CHARLESTON, W.Va. (AP) — The son of a man who died in a June helicopter crash in West Virginia that killed six people has filed a wrongful death lawsuit against the company that owned the Vietnam-era aircraft and others, claiming negligence contributed to their deaths.
Brian Bledsoe's father, 64-year-old Marvin Bledsoe, died when he was a passenger in the Bell UH-1B “Huey” helicopter during a reunion for helicopter enthusiasts at MARPAT Aviation in Logan County on June 22, according to the civil suit filed Friday in Logan County Circuit Court.

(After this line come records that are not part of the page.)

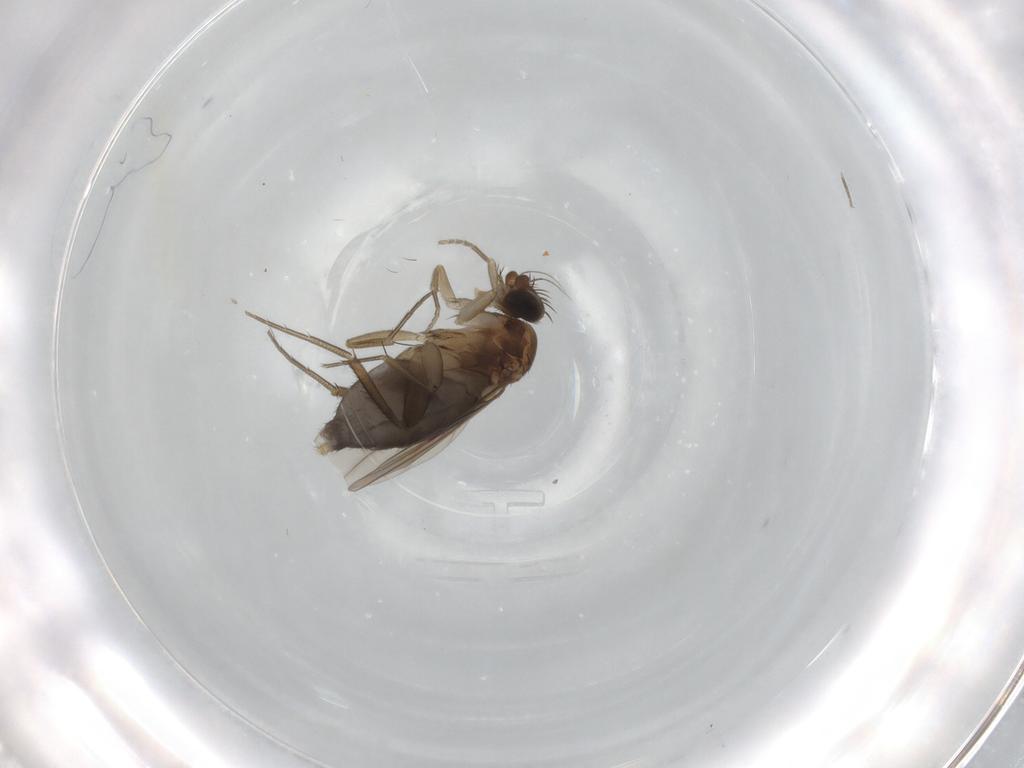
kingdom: Animalia
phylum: Arthropoda
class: Insecta
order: Diptera
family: Phoridae
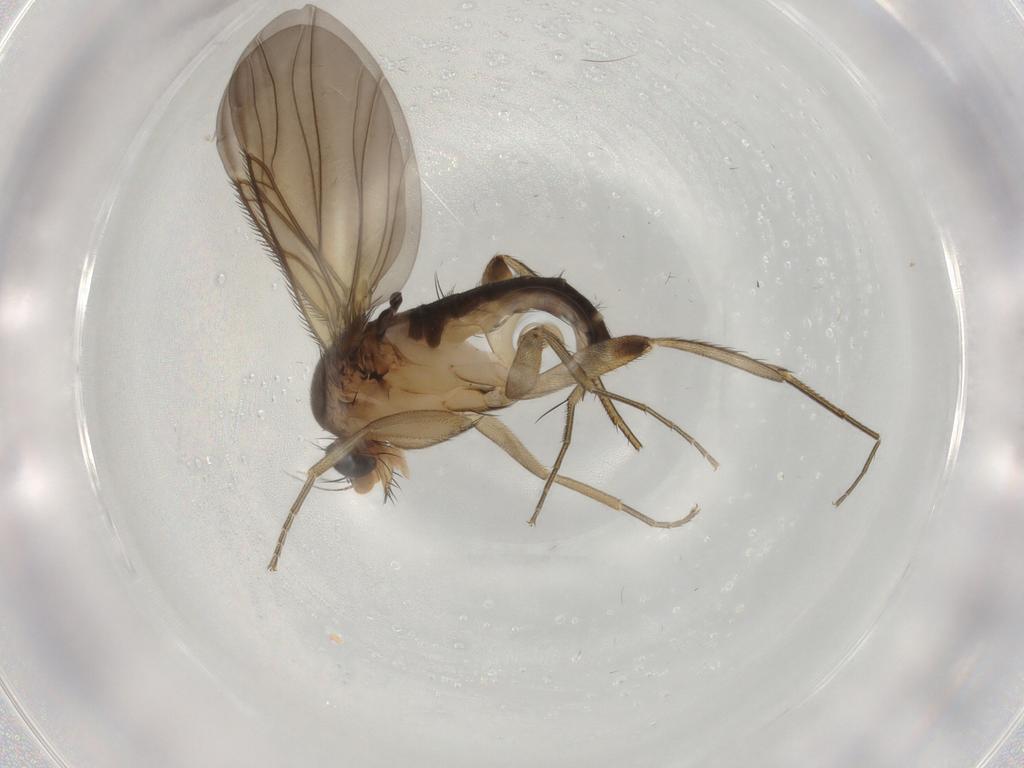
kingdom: Animalia
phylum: Arthropoda
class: Insecta
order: Diptera
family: Phoridae
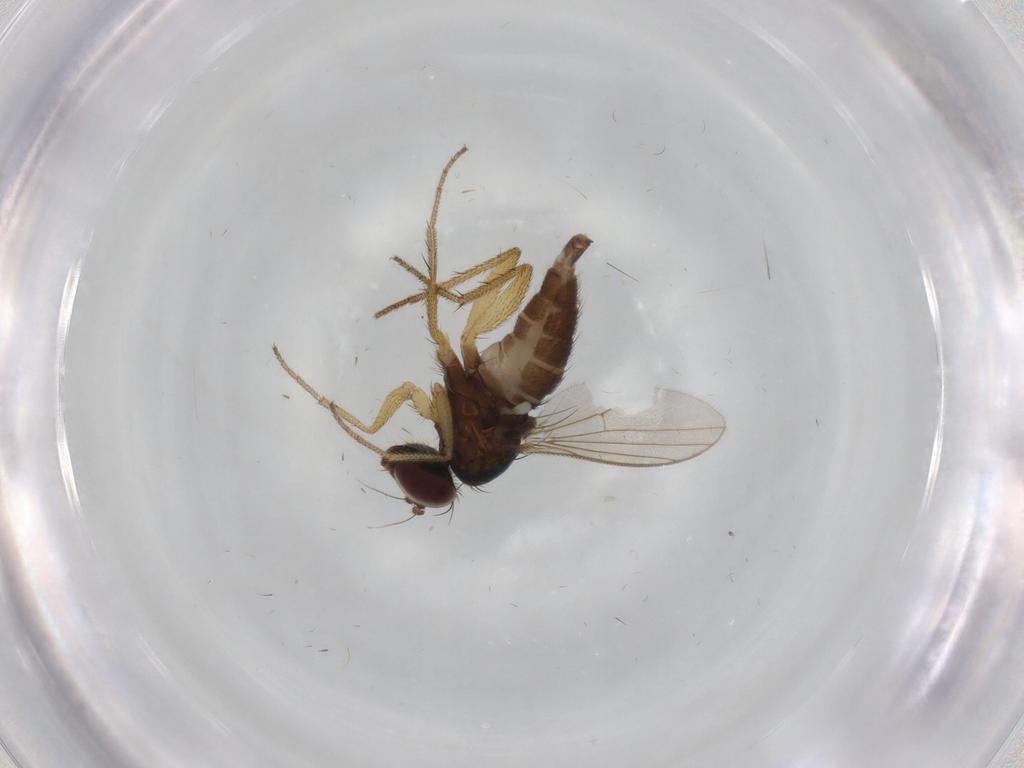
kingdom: Animalia
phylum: Arthropoda
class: Insecta
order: Diptera
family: Dolichopodidae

The suit alleges that the helicopter's frame “had been subject to innumerable stressors and abuses for 60 years” and it was unsuited for providing joy rides and sightseeing tours. It claims a combination of pilot error and a lack of appropriate wire-strike protection and crash-resistant fuel systems caused or contributed to crash, as well as improperly marked power lines.
Bledsoe’s family is seeking “compensatory and punitive damages to the fullest extent of the law,” according to their attorney, Mark Troy. The amount of compensation will be for a jury to decide, but he said West Virginia’s wrongful death statute “recognizes the various impacts of losing a loved one, from funeral expenses and lost income to mental anguish and loss of companionship.”

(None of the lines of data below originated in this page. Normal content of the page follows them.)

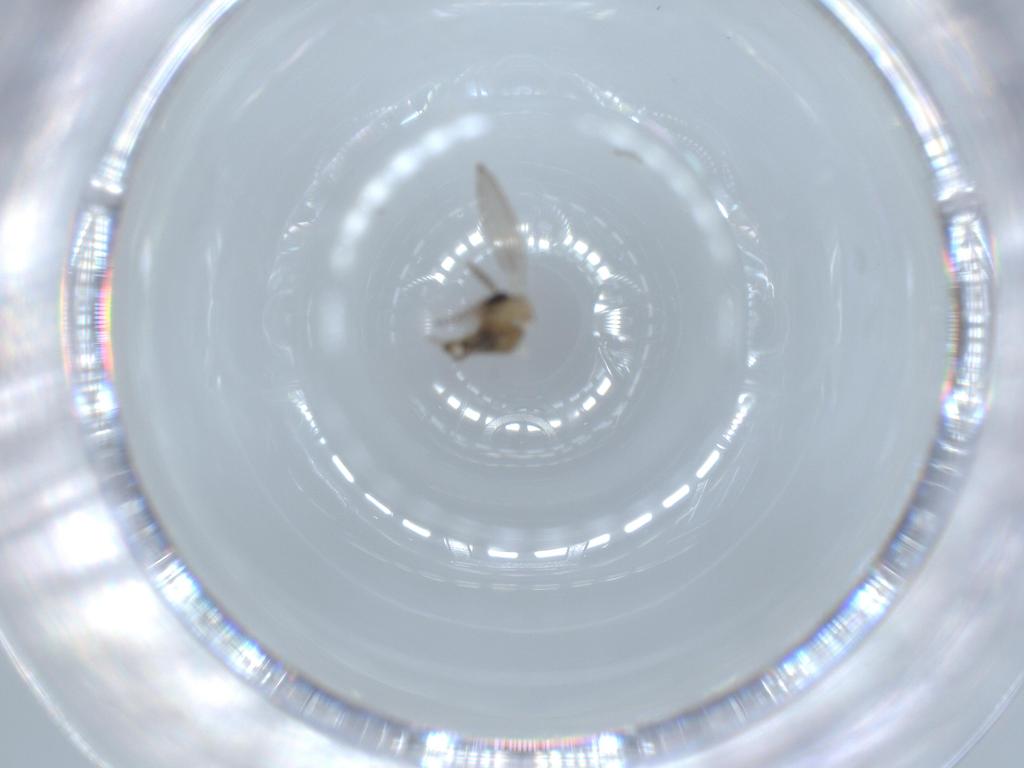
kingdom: Animalia
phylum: Arthropoda
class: Insecta
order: Diptera
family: Psychodidae
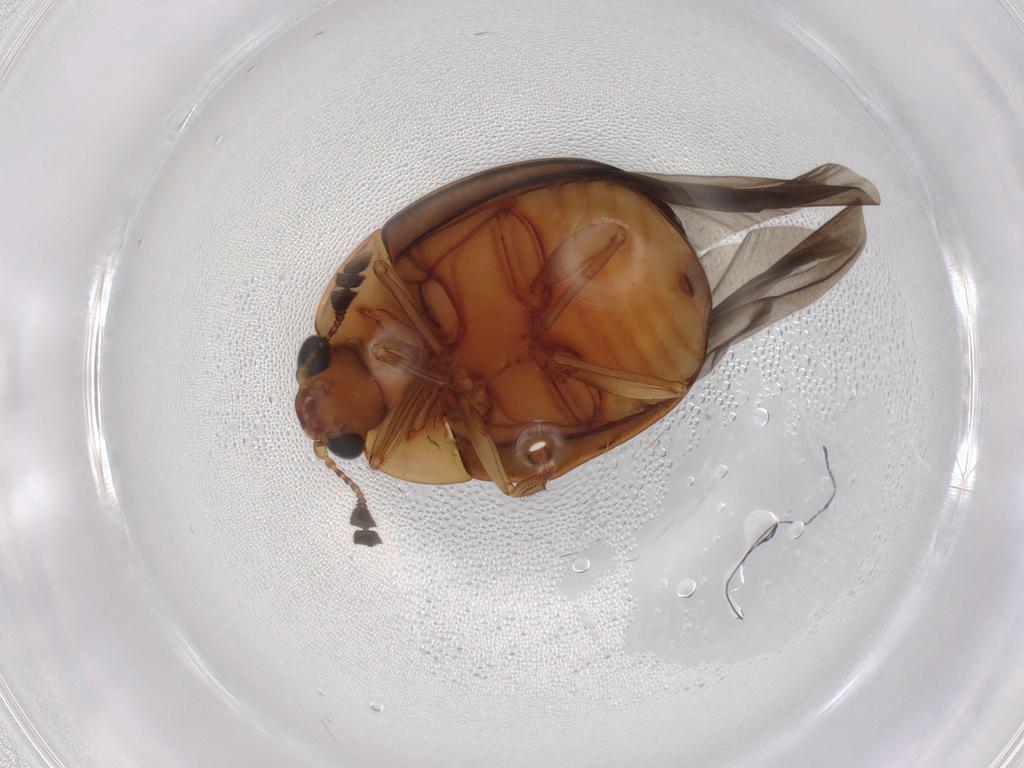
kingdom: Animalia
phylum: Arthropoda
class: Insecta
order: Coleoptera
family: Nitidulidae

A representative who answered the phone at MARPAT Aviation on Monday declined to comment.
The fatal flight was the last scheduled for the day during a multiday reunion for helicopter enthusiasts where visitors could sign up to ride or fly the historic Huey helicopter, described by organizers as one of the last of its kind still flying.
The helicopter was flown by the 114th Assault Helicopter Company, “The Knights of the Sky,” in Vinh Long, Vietnam, throughout much of the 1960s, according to MARPAT. After the Huey returned to the U.S. in 1971, the website says, it was featured in movies like “Die Hard," “The Rock” and “Under Siege: Dark Territory.”
During the reunion, people who made a donation could fly the helicopter with a “safety pilot” seated in the left front seat, according to the National Transportation Safety Board's preliminary report. People could take a ride on the helicopter for a suggested donation.
The crash was near the Battle of Blair Mountain historic sites, where a deadly clash erupted a century ago as thousands of coal miners marched to unionize in West Virginia. A private pilot, two pilot-rated passengers and three others were killed.
According to the lawsuit, the helicopter lost control and crashed when it struck unmarked power lines in Logan County about 15 minutes after takeoff. The suit says the lines located about 200 feet off the ground “constituted an inherently dangerous condition which posed a high degree of risk of serious injury or death to the occupants of aircraft.”
According to U.S. Department of Transportation and Federal Aviation Administration guidelines, the lines should have been marked with warning devices to protect aircraft flying in the area from striking them, the suit alleges.
American Electric Power, the company that owns the power lines, is also named as a defendant in the suit. An American Electric Power spokesperson said the company was unable to comment because of the pending litigation.
When the aircraft crashed, it burst into flames, preventing attempts to rescue any potential survivors. The suit alleges that the helicopter's owners should have ensured the aircraft should have been retrofitted with a crash-resistant fuel system to prevent fire and fire-related injuries.
The suit also claims that the Huey was not fitted with an appropriate wire-strike protection system to mitigate the risks of wire strikes and cut cables when helicopters unexpectedly encounter powerlines, telecommunication lines and other aerial cables.
NTSB investigators released its preliminary report on the crash in July but have not yet released any information about the cause of the accident. A final report could take a year or two to complete, they said.